▶ [Stated exercise]
Could you output the entire Laax Open halfpipe preview below, word for word, from its dateline to its last sentence?

Jan 15, 2020·Snowboard Park & Pipe
Maddie Mastro (USA) and Scotty James in a double line during training at Laax © Buchholz/FIS Snowboard

After three straight days of slopestyle action it’s finally time for the halfpipe riders to get their turn in the spotlight, with women’s and men’s semifinals set to take to perhaps the world’s best superpipe on Thursday at the Laax Open 2020 FIS Snowboard World Cup.

Action from training in Laax has been nothing short of tantalizing, with riders from top to bottom of the startlists thoroughly enjoying their time in the perfectly cut pipe under bluebird skies and spring-like temperatures.

Mastro on a mission

Perhaps no one has been a better example of this than the USA’s Maddie Mastro, who arrived in Laax as a potential favourite and whose stock has risen considerably since her arrival based on social media posts showing the 19-year-old stomping the heck out of 4m double cripplers all week.

Mastro become the first women’s rider to land a double invert in international pipe competition at last year’s Burton US Open. Should she become the first to land the trick in a World Cup event this week it’s going to be nigh-on impossible for any other rider to top her.

There will be challengers, though.

With a win and a runner-up in two competitions this season, China’s Liu Jiayu currently leads the 2019/20 halfpipe World Cup standings, and with a win two seasons ago in Laax the 27-year-old knows what it takes to walk away on top at the famed venue. A World Cup veteran since 2007 and the PyeongChang 2018 halfpipe silver medallist, Liu remains one of the world’s very best.

Spain’s Quaralt Castellet sits just behind Liu on the World Cup standings, and the 30-year-old is sure to be looking for redemption after failing to make finals at the last halfpipe World Cup in Secret Garden (CHN). With podiums at both of the last two Opens, Castellet too knows what it takes to get the job done in Laax.

▶ [Provided material]
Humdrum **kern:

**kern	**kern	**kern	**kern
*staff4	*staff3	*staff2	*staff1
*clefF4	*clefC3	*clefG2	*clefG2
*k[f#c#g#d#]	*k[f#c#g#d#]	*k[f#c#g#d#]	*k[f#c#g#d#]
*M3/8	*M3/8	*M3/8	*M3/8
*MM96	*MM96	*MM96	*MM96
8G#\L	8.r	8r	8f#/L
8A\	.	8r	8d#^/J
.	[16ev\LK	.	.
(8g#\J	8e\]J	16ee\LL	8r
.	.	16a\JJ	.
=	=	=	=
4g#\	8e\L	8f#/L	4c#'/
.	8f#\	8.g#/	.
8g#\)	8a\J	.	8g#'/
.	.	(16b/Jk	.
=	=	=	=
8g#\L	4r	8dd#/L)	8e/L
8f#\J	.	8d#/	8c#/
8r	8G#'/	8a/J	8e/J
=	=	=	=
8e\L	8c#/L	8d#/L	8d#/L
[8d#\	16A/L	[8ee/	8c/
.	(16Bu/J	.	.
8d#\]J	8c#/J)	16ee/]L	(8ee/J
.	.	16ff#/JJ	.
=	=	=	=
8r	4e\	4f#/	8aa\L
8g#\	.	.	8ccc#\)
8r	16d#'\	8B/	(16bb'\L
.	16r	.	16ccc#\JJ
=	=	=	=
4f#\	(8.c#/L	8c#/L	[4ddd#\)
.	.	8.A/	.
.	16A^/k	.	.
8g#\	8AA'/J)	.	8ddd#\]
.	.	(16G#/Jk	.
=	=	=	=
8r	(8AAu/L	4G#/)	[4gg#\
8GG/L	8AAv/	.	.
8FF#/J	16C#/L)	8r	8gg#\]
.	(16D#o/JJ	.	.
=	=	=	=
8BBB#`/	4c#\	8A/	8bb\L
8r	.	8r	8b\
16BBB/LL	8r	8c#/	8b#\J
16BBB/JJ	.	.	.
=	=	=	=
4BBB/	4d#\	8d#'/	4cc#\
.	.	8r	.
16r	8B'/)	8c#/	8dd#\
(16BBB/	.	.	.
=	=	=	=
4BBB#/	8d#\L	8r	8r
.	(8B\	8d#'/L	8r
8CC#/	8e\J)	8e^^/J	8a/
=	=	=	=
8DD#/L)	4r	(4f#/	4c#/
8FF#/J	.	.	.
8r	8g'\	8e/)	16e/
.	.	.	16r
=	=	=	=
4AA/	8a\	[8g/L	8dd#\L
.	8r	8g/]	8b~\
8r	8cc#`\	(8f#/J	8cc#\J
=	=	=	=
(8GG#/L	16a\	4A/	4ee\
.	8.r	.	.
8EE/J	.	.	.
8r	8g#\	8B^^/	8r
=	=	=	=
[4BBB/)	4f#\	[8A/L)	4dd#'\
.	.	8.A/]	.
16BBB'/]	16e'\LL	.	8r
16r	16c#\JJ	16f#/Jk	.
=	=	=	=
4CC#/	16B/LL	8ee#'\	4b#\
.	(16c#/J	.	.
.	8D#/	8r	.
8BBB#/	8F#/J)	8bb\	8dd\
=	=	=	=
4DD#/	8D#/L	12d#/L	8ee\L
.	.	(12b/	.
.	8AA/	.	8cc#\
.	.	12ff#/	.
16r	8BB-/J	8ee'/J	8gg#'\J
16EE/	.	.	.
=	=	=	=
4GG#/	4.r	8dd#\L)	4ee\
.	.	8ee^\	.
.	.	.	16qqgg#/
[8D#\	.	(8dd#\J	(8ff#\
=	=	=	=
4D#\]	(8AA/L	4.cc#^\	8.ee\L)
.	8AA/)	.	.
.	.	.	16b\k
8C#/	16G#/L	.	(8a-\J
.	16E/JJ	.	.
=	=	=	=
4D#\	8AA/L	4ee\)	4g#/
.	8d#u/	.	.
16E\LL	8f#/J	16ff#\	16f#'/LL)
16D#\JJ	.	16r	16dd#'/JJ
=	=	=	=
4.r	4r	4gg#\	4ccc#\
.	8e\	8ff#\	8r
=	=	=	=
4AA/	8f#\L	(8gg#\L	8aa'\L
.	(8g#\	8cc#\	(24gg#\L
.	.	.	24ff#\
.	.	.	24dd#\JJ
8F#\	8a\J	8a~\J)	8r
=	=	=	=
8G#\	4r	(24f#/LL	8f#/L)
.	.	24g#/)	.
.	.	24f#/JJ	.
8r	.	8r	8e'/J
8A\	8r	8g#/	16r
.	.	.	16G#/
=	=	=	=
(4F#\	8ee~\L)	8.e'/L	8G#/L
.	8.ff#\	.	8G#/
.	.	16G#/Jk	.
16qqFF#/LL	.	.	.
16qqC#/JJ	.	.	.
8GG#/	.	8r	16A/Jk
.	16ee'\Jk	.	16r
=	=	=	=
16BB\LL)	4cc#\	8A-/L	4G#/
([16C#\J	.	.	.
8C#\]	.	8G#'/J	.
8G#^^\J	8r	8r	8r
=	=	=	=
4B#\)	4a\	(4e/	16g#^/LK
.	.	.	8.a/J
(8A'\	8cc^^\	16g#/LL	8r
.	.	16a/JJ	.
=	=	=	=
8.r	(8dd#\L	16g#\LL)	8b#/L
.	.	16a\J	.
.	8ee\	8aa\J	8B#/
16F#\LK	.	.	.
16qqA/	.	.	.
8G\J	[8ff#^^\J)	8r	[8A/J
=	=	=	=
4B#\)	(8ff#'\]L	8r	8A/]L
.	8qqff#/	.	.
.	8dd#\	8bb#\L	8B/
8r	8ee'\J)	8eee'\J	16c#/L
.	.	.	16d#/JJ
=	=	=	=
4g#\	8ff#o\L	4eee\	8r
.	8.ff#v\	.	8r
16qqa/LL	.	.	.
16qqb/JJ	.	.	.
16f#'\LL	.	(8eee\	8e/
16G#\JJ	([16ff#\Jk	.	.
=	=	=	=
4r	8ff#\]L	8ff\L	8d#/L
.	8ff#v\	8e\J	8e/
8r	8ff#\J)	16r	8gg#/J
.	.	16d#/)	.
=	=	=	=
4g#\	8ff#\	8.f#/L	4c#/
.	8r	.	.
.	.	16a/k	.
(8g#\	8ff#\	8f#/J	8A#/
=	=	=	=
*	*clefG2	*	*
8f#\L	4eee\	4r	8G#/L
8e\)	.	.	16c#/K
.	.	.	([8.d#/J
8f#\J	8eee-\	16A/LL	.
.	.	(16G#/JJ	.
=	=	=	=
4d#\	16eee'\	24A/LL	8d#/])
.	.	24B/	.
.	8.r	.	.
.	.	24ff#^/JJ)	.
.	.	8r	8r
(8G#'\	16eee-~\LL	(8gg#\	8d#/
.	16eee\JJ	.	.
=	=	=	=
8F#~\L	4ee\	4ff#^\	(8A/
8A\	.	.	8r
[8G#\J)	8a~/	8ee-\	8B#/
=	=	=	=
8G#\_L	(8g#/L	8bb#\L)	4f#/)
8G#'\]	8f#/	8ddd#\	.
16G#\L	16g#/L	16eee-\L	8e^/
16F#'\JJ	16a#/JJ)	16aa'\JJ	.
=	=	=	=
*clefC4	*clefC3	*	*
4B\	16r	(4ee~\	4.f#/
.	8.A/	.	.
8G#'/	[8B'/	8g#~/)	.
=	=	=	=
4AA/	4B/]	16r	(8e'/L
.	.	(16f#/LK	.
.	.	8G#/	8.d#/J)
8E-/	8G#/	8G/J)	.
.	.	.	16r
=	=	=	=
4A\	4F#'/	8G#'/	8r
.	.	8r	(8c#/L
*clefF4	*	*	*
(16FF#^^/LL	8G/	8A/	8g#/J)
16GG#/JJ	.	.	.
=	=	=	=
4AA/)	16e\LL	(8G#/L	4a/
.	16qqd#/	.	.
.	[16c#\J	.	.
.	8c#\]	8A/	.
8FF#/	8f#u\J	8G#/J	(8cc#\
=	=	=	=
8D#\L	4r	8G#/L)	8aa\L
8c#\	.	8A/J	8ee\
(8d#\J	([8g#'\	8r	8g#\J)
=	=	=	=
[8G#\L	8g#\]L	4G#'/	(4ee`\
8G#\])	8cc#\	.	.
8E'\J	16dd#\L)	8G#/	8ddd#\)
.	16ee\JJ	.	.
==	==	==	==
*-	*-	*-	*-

▶ [In response]
Jan 15, 2020·Snowboard Park & Pipe
Maddie Mastro (USA) and Scotty James in a double line during training at Laax © Buchholz/FIS Snowboard

After three straight days of slopestyle action it’s finally time for the halfpipe riders to get their turn in the spotlight, with women’s and men’s semifinals set to take to perhaps the world’s best superpipe on Thursday at the Laax Open 2020 FIS Snowboard World Cup.

Action from training in Laax has been nothing short of tantalizing, with riders from top to bottom of the startlists thoroughly enjoying their time in the perfectly cut pipe under bluebird skies and spring-like temperatures.

Mastro on a mission

Perhaps no one has been a better example of this than the USA’s Maddie Mastro, who arrived in Laax as a potential favourite and whose stock has risen considerably since her arrival based on social media posts showing the 19-year-old stomping the heck out of 4m double cripplers all week.

Mastro become the first women’s rider to land a double invert in international pipe competition at last year’s Burton US Open. Should she become the first to land the trick in a World Cup event this week it’s going to be nigh-on impossible for any other rider to top her.

There will be challengers, though.

With a win and a runner-up in two competitions this season, China’s Liu Jiayu currently leads the 2019/20 halfpipe World Cup standings, and with a win two seasons ago in Laax the 27-year-old knows what it takes to walk away on top at the famed venue. A World Cup veteran since 2007 and the PyeongChang 2018 halfpipe silver medallist, Liu remains one of the world’s very best.

Spain’s Quaralt Castellet sits just behind Liu on the World Cup standings, and the 30-year-old is sure to be looking for redemption after failing to make finals at the last halfpipe World Cup in Secret Garden (CHN). With podiums at both of the last two Opens, Castellet too knows what it takes to get the job done in Laax.